34
votes

I have an image that is 478 x 717 x 3 = 1028178 pixels, with a rank of 1. I verified it by calling tf.shape and tf.rank.

When I call image.set_shape([478, 717, 3]), it throws the following error.

"Shapes %s and %s must have the same rank" % (self, other)) 
ValueError: Shapes (?,) and (478, 717, 3) must have the same rank

I tested again by first casting to 1028178, but the error still exists.

ValueError: Shapes (1028178,) and (478, 717, 3) must have the same rank

Well, that does make sense because one is of rank 1 and the other is of rank 3. However, why is it necessary to throw an error, as the total number of pixels still match.

I could of course use tf.reshape and it works, but I think that's not optimal.

As stated on the TensorFlow FAQ

What is the difference between x.set_shape() and x = tf.reshape(x)?

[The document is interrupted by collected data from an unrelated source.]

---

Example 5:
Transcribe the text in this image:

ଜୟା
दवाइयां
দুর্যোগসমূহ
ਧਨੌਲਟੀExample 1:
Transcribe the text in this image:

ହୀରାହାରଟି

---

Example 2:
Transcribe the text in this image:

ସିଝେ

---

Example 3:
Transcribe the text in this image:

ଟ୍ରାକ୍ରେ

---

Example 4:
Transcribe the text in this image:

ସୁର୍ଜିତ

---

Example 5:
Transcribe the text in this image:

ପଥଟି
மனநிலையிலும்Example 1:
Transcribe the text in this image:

The tf.Tensor.set_shape() method updates the static shape of a Tensor object, and it is typically used to provide additional shape information when this cannot be inferred directly. It does not change the dynamic shape of the tensor.

The tf.reshape() operation creates a new tensor with a different dynamic shape.

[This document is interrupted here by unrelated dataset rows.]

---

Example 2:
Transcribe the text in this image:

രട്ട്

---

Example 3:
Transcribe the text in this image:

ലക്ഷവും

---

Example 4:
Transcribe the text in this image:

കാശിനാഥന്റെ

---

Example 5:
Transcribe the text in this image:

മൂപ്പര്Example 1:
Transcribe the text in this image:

Creating a new tensor involves memory allocation and that could potentially be more costly when more training examples are involved. Is this by design, or am I missing something here?

1
The real question is whether reshaped Tensor shares the data buffer with original tensor, or whether it does a copy. I couldn't quite tell from quick reading of the code, but if it does a copy, that's something that should be fixedYaroslav Bulatov
mrry has elaborated that it's a shallow copy in his answer below.jkschin

1 Answers

73
votes

As far as I know (and I wrote that code), there isn't a bug in Tensor.set_shape(). I think the misunderstanding stems from the confusing name of that method.

To elaborate on the FAQ entry you quoted, Tensor.set_shape() is a pure-Python function that improves the shape information for a given tf.Tensor object. By "improves", I mean "makes more specific".

Therefore, when you have a Tensor object t with shape (?,), that is a one-dimensional tensor of unknown length. You can call t.set_shape((1028178,)), and then t will have shape (1028178,) when you call t.get_shape(). This doesn't affect the underlying storage, or indeed anything on the backend: it merely means that subsequent shape inference using t can rely on the assertion that it is a vector of length 1028178.

If t has shape (?,), a call to t.set_shape((478, 717, 3)) will fail, because TensorFlow already knows that t is a vector, so it cannot have shape (478, 717, 3). If you want to make a new Tensor with that shape from the contents of t, you can use reshaped_t = tf.reshape(t, (478, 717, 3)). This creates a new tf.Tensor object in Python; the actual implementation of tf.reshape() does this using a shallow copy of the tensor buffer, so it is inexpensive in practice.

One analogy is that Tensor.set_shape() is like a run-time cast in an object-oriented language like Java. For example, if you have a pointer to an Object but know that, in fact, it is a String, you might do the cast (String) obj in order to pass obj to a method that expects a String argument. However, if you have a String s and try to cast it to a java.util.Vector, the compiler will give you an error, because these two types are unrelated.